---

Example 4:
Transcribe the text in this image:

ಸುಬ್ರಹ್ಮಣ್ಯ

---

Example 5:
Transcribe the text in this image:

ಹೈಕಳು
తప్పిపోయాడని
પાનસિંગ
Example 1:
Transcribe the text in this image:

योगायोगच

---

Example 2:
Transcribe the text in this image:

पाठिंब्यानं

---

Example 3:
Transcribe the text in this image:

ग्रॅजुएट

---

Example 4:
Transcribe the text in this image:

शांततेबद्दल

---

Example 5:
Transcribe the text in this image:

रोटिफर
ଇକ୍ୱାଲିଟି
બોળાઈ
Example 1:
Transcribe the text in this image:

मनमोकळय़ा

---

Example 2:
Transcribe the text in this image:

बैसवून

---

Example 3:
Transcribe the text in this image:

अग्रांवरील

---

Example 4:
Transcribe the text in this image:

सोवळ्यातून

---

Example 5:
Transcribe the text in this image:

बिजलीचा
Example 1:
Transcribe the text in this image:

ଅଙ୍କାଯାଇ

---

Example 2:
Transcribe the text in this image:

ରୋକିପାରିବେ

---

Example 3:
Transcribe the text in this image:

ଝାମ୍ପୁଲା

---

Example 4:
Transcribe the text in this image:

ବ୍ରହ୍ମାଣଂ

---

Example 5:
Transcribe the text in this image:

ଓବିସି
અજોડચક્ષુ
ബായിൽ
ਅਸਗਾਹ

--------------------------------------------------

> _Petunjuk dan Ketentuan_: Bisakah Anda mengambil teks dari seluruh entri di atas dan menyalin setiap barisnya tanpa mengubah satu karakter pun?

> _Penyelesaian di Bawah_:
---

Example 4:
Transcribe the text in this image:

ಸುಬ್ರಹ್ಮಣ್ಯ

---

Example 5:
Transcribe the text in this image:

ಹೈಕಳು
తప్పిపోయాడని
પાનસિંગ
Example 1:
Transcribe the text in this image:

योगायोगच

---

Example 2:
Transcribe the text in this image:

पाठिंब्यानं

---

Example 3:
Transcribe the text in this image:

ग्रॅजुएट

---

Example 4:
Transcribe the text in this image:

शांततेबद्दल

---

Example 5:
Transcribe the text in this image:

रोटिफर
ଇକ୍ୱାଲିଟି
બોળાઈ
Example 1:
Transcribe the text in this image:

मनमोकळय़ा

---

Example 2:
Transcribe the text in this image:

बैसवून

---

Example 3:
Transcribe the text in this image:

अग्रांवरील

---

Example 4:
Transcribe the text in this image:

सोवळ्यातून

---

Example 5:
Transcribe the text in this image:

बिजलीचा
Example 1:
Transcribe the text in this image:

ଅଙ୍କାଯାଇ

---

Example 2:
Transcribe the text in this image:

ରୋକିପାରିବେ

---

Example 3:
Transcribe the text in this image:

ଝାମ୍ପୁଲା

---

Example 4:
Transcribe the text in this image:

ବ୍ରହ୍ମାଣଂ

---

Example 5:
Transcribe the text in this image:

ଓବିସି
અજોડચક્ષુ
ബായിൽ
ਅਸਗਾਹ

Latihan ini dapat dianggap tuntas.